Para Natália, é inadmissível que o presidente esteja usando órgãos públicos na defesa do filho, como afirmam reportagens da revista ‘Época’. As matérias trouxeram à tona reuniões e relatórios de agentes do governo para auxiliar a defesa do senador Flávio Bolsonaro (Republicanos-RJ) no processo que envolve “rachadinhas” na Assembleia Legislativa do Rio de Janeiro (Alerj) e o laranja Fabrício Queiroz. Apontado como operador do esquema, o ex-PM foi preso em junho num sítio de Frederick Wassef, ex-advogado e uma espécie de conselheiro de Bolsonaro.
“Iniciamos a coleta de assinaturas para a instalação da CPI porque as instituições do Estado não podem ser um puxadinho da família Bolsonaro. É essencial que os órgãos que têm a atribuição de investigar e fiscalizar tomem para si a responsabilidade de buscar provas, pois é notório que há indícios do uso ilegal da inteligência por parte da família Bolsonaro”, pontuou a parlamentar.

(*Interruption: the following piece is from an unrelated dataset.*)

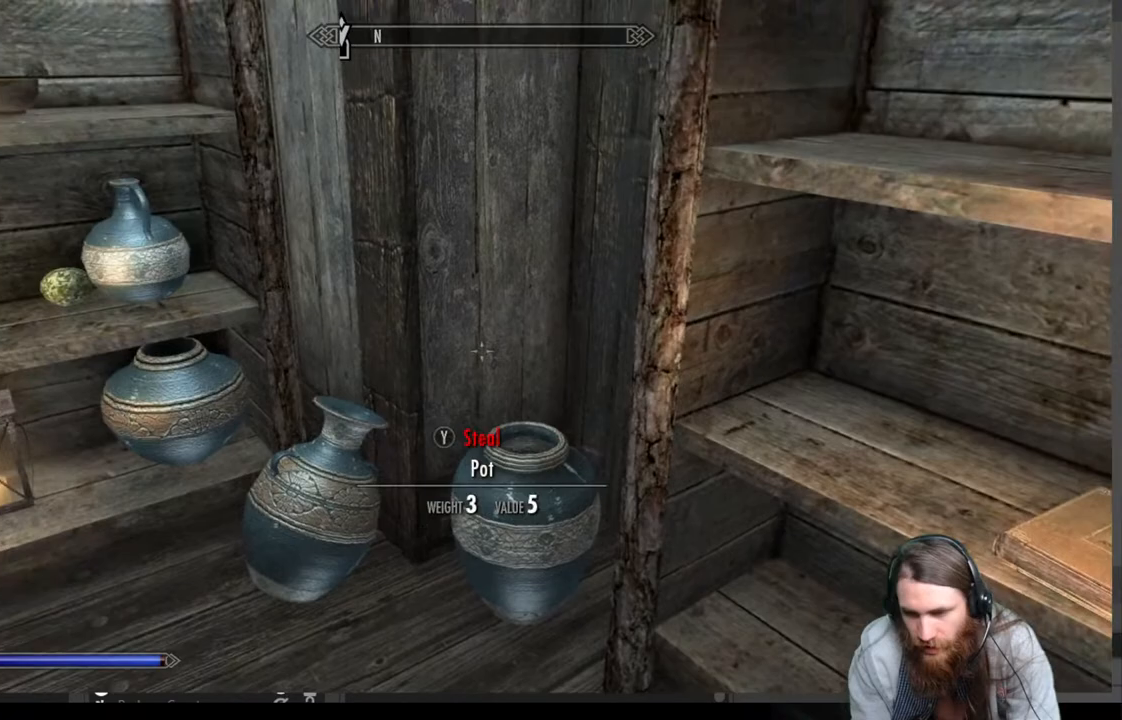
{"buttons": ["Y"], "left_stick": "center", "right_stick": "center", "events": [[250, "right_stick", "center"], [450, "Y", "down"]]}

Natália lembra que já há investigação em curso na Procuradoria Geral da República (PGR), aberta após Notícia-Crime protocolada por ela, que investiga se a família Bolsonaro mobilizou órgãos do Governo Federal para obter elementos que embasassem o pedido de anulação das investigações contra o senador. “Também pediremos ao STF o afastamento do diretor-geral da Abin e a investigação de Jair e Flávio. O povo brasileiro merece que essa investigação seja realizada”, conclui a deputada.
Na semana passada, o líder da Bancada do PT na Câmara, Enio Verri (PR), protocolou na PGR representação cobrando apuração sobre o papel de Alexandre Ramagem, diretor-geral da Abin, e do general da reserva Augusto Heleno, ministro-chefe do Gabinete de Segurança Institucional (GSI), ao qual a Abin é subordinada, no caso.
Além de Verri, a representação é assinada pela presidenta do PT, deputada Gleisi Hoffmann (PR), pelos líderes da Minoria na Câmara, deputado José Guimarães (PT-CE), e da Minoria no Congresso, Carlos Zarattini (PT-SP), e todos os demais 50 deputados e deputadas do partido. A petição requer a responsabilização dos agentes envolvidos e a verificação de ato de improbidade administrativa e crime contra a administração. Flávio também é arrolado na representação, que foi encaminhada ainda ao chefe do Ministério Público estadual do Rio de Janeiro.
“Não se pode compactuar com aqueles que, alçados aos mais altos cargos dos poderes da República, passam a fazer uso criminoso das instituições que deveriam dignificar na nobre missão de agentes públicos e políticos, fazendo das suas prerrogativas constitucionais caminhos para a realização de seus desejos e objetivos pessoais ou de terceiros, em detrimento da sociedade brasileira, das instituições democráticas e da Constituição Federal”, diz um trecho do documento.
Supremo manda PGR investigar
Nesta sexta (18), a ministra do Supremo Tribunal Federal (STF) Carmen Lúcia determinou uma investigação da PGR sobre o caso. Na avaliação dela, os fatos “pelo menos em tese, podem configurar atos penal e administrativamente relevantes (prevaricação, advocacia administrativa, violação de sigilo funcional, crime de responsabilidade e improbidade administrativa)”.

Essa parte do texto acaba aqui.